On the supply side, industry shrank by 1.9%, versus 0.5% growth in 2014, as a decline in construction outweighed improvements in mining and manufacturing. Cuts in public investment and lower demand for real estate reversed a 9.1% expansion in construction in 2014 to a 13.4% contraction. Growth in services decelerated to 4.5% from 7.4% in 2014, owing to a slowdown in social and other services. Agriculture had the strongest increase, as government concessions on inputs contributed to 6.6% growth following 2.6% decline in 2014.
On the demand side, private and public consumption are believed to have declined because of currency depreciation and some tightening of lending later in the year, even as household savings grew by 31.7% in 2015, more than double the 12.4% growth rate in 2014. Net exports fell sharply because of lower oil prices, as hydrocarbons constitute more than 90% of exports.
Without strong fiscal stimulus, the economy is projected to contract by 1.0% in 2016 because of continued low oil prices, followed by 1.0% growth in 2017 as an expected revival in oil prices facilitates economic recovery. Higher social spending should limit the downturn in 2016. Despite a 10% salary increase for civil servants introduced in early 2016, real household spending is expected to slow as sharply higher inflation, at 12%, reduces real incomes.

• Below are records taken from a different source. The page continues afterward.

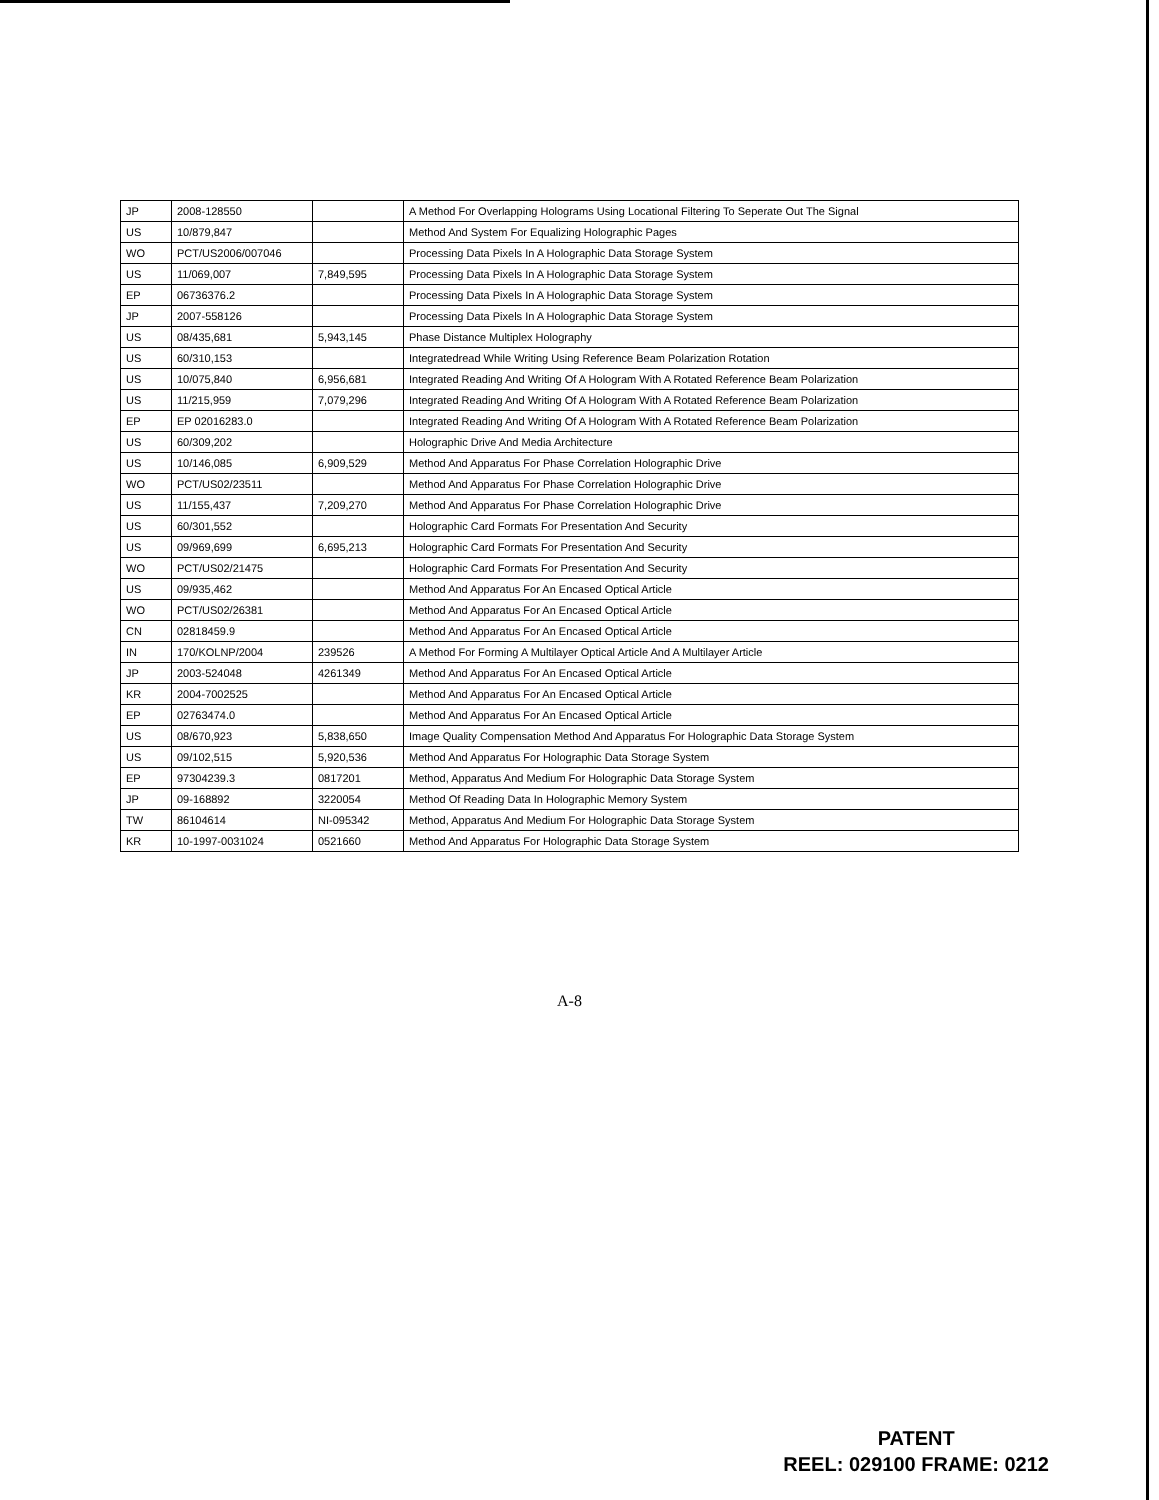| JP | 2008-128550 | | A Method For Overlapping Holograms Using Locational Filtering To Seperate Out The Signal |
| US | 10/879,847 | | Method And System For Equalizing Holographic Pages |
| WO | PCT/US2006/007046 | | Processing Data Pixels In A Holographic Data Storage System |
| US | 11/069,007 | 7,849,595 | Processing Data Pixels In A Holographic Data Storage System |
| EP | 06736376.2 | | Processing Data Pixels In A Holographic Data Storage System |
| JP | 2007-558126 | | Processing Data Pixels In A Holographic Data Storage System |
| US | 08/435,681 | 5,943,145 | Phase Distance Multiplex Holography |
| US | 60/310,153 | | Integratedread While Writing Using Reference Beam Polarization Rotation |
| US | 10/075,840 | 6,956,681 | Integrated Reading And Writing Of A Hologram With A Rotated Reference Beam Polarization |
| US | 11/215,959 | 7,079,296 | Integrated Reading And Writing Of A Hologram With A Rotated Reference Beam Polarization |
| EP | EP 02016283.0 | | Integrated Reading And Writing Of A Hologram With A Rotated Reference Beam Polarization |
| US | 60/309,202 | | Holographic Drive And Media Architecture |
| US | 10/146,085 | 6,909,529 | Method And Apparatus For Phase Correlation Holographic Drive |
| WO | PCT/US02/23511 | | Method And Apparatus For Phase Correlation Holographic Drive |
| US | 11/155,437 | 7,209,270 | Method And Apparatus For Phase Correlation Holographic Drive |
| US | 60/301,552 | | Holographic Card Formats For Presentation And Security |
| US | 09/969,699 | 6,695,213 | Holographic Card Formats For Presentation And Security |
| WO | PCT/US02/21475 | | Holographic Card Formats For Presentation And Security |
| US | 09/935,462 | | Method And Apparatus For An Encased Optical Article |
| WO | PCT/US02/26381 | | Method And Apparatus For An Encased Optical Article |
| CN | 02818459.9 | | Method And Apparatus For An Encased Optical Article |
| IN | 170/KOLNP/2004 | 239526 | A Method For Forming A Multilayer Optical Article And A Multilayer Article |
| JP | 2003-524048 | 4261349 | Method And Apparatus For An Encased Optical Article |
| KR | 2004-7002525 | | Method And Apparatus For An Encased Optical Article |
| EP | 02763474.0 | | Method And Apparatus For An Encased Optical Article |
| US | 08/670,923 | 5,838,650 | Image Quality Compensation Method And Apparatus For Holographic Data Storage System |
| US | 09/102,515 | 5,920,536 | Method And Apparatus For Holographic Data Storage System |
| EP | 97304239.3 | 0817201 | Method, Apparatus And Medium For Holographic Data Storage System |
| JP | 09-168892 | 3220054 | Method Of Reading Data In Holographic Memory System |
| TW | 86104614 | NI-095342 | Method, Apparatus And Medium For Holographic Data Storage System |
| KR | 10-1997-0031024 | 0521660 | Method And Apparatus For Holographic Data Storage System |
A-8
PATENT
REEL: 029100 FRAME: 0212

On the supply side, industry is forecast to contract in 2016 because of slowing oil production, but it could improve in 2017 and raise incomes if oil prices rebound. Public investment, including assistance from development partners for infrastructure, should stabilize construction in both years. Some growth in agriculture is also anticipated each year with continued government support for farmers, including the anticipated completion of reservoir and irrigation networks.
On the demand side, private consumption and investment, both public and private, will be the main sources of growth. Net exports should narrow in 2016 and recover in 2017 along with oil prices, but the growth outlook remains vulnerable to any further energy price shock.